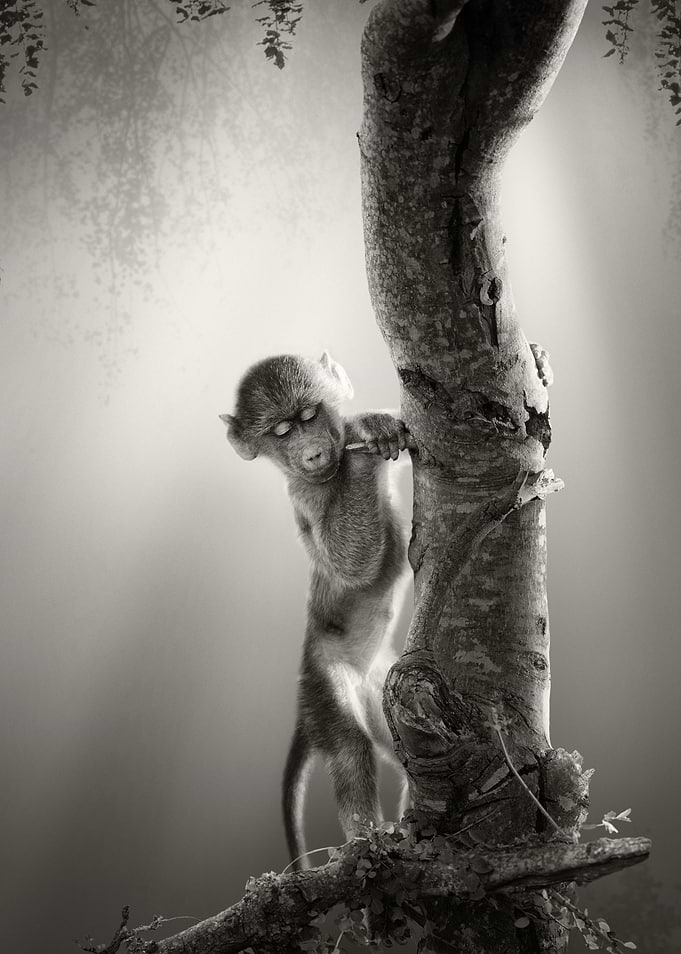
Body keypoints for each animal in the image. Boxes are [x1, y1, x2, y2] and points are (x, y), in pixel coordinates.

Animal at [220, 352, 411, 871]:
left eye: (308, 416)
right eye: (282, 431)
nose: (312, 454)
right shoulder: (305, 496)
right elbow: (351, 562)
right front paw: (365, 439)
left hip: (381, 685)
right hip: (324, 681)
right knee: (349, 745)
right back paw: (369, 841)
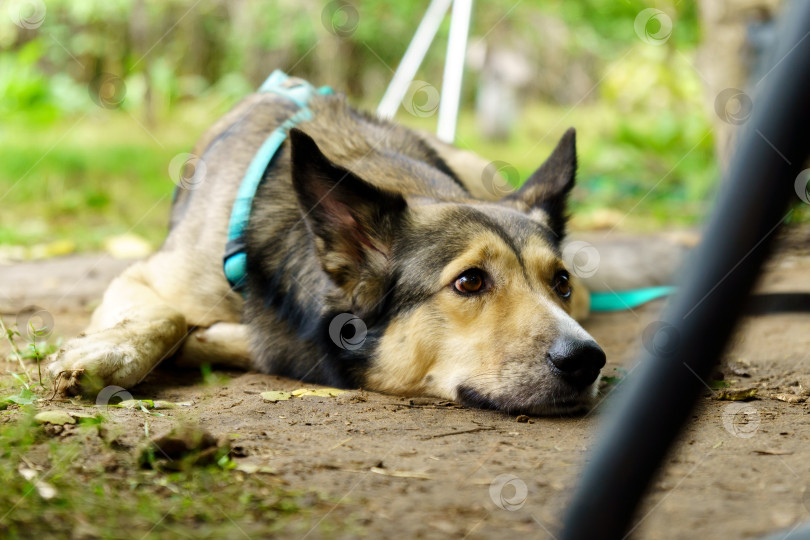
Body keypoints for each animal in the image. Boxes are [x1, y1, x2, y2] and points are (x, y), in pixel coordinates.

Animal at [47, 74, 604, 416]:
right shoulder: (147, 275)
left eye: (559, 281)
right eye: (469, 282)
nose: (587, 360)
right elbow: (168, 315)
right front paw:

:::::

### [Work request]
The entries above should be reproduced exactly, without their pictures.

### [Exercise output]
Body keypoints for each animal in the image. Boxes are [x1, y1, x2, y2] and points are (x, y), in pixel coordinates.

Animal at [220, 352, 411, 871]:
left eye: (308, 416)
right eye: (282, 431)
nose: (312, 454)
right shoulder: (305, 496)
right elbow: (351, 562)
right front paw: (365, 439)
left hip: (381, 685)
right hip: (324, 681)
right knee: (349, 745)
right back paw: (369, 841)
Body keypoints for each animal in the image. Boxes are [x1, y1, x2, y2] and points are (x, y), in pixel coordinates.

Animal at [47, 74, 604, 416]:
right shoulder: (147, 275)
left eye: (559, 281)
right eye: (469, 282)
nose: (587, 360)
right elbow: (168, 315)
right front paw:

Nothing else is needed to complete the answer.